You have one, if not the biggest chess site in the world, your reporting should have the according level.

Do you consider your articles are objective?, if so please do a poll among all chess.com users.

For example, when not even an ant was giving Karjakin a chance, the title of the article should have been something like "Amazing turn of events!, Karjakin leads the WCC". Instead, the article makes really clear how many chances Karjakin lost of taking the advantage.

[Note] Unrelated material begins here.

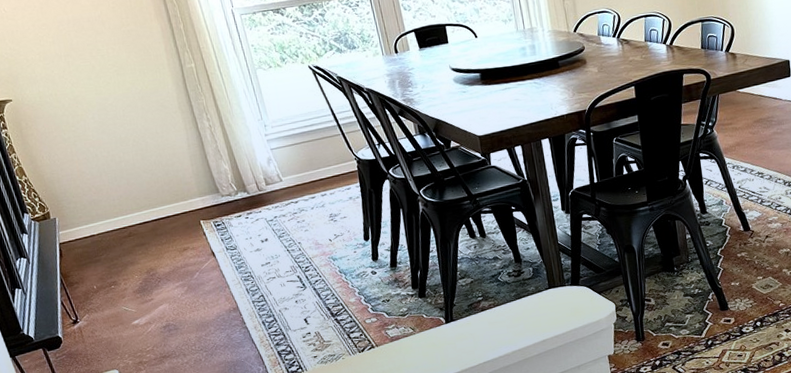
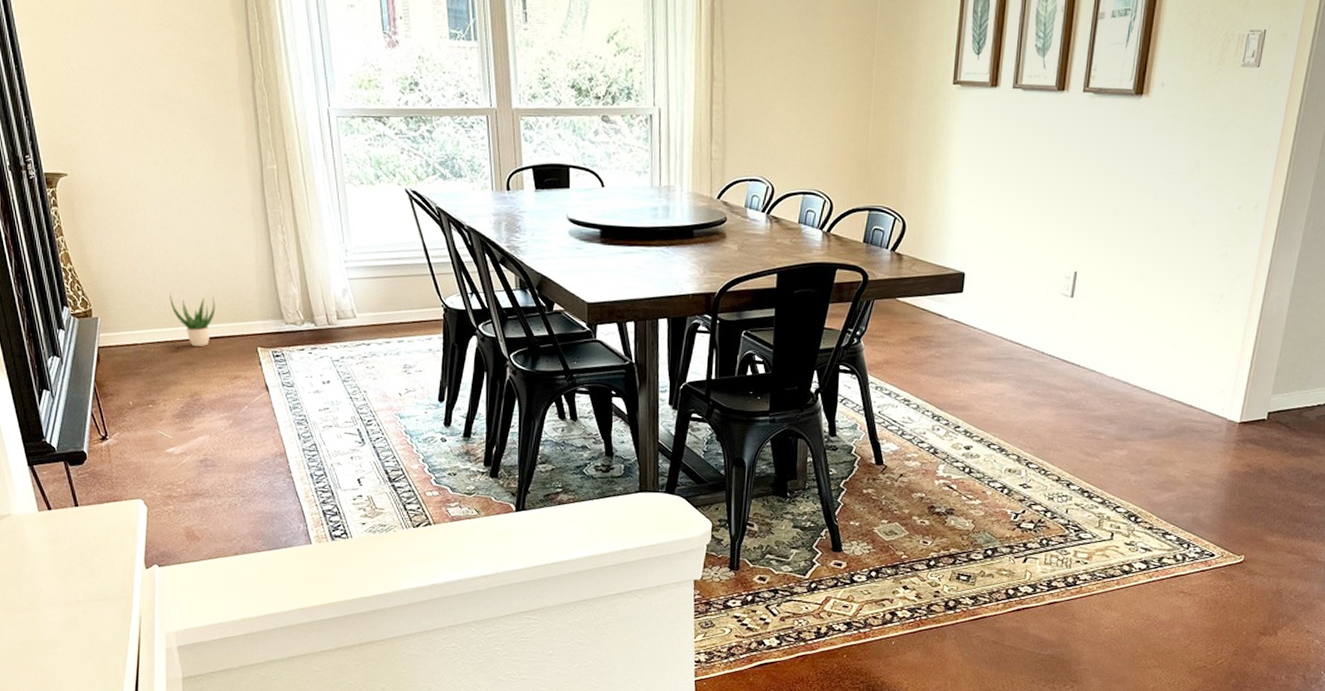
potted plant: none [116,184,159,229] -> present [170,292,216,347]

This is shameful.
It is not good journalism!

You can do better!!

I believe the love for the game should come before anything else when writing a chess article.
The love for the game above countries, religion and colors.

I can understand you grew up in an America flooded with anti-Russian propaganda, but now you are writing news for the entire planet. When you write news you are not American, you are a chess lover and should write as such.
Russia is super strong in chess, and that is a fact, not an opinion.
Kasparov is a living legend either you like it or not. If you love chess above country divisions, how can you not enjoy his mastery? Or anybody else disregarding where he grew or for which country he plays?
I love your site and I am constantly bringing people to it, but every time I read the news I get pissed by this lack of objectivity.
Please improve it, if you can not write objectively, then hire somebody that can do it.
Give us great journalism, rise above yourself.
👍👍🏻👍🏼👍🏽👍🏾👍🏿

notmtwain

As far as chess goes, I don't think anybody writing here is prejudiced against Russians. The focus of the article on Karjakin missing chances was natural given the way the game went.

I think a lot of people are happy that he won, not because they like or dislike Russians but because the match suddenly got a lot more interesting.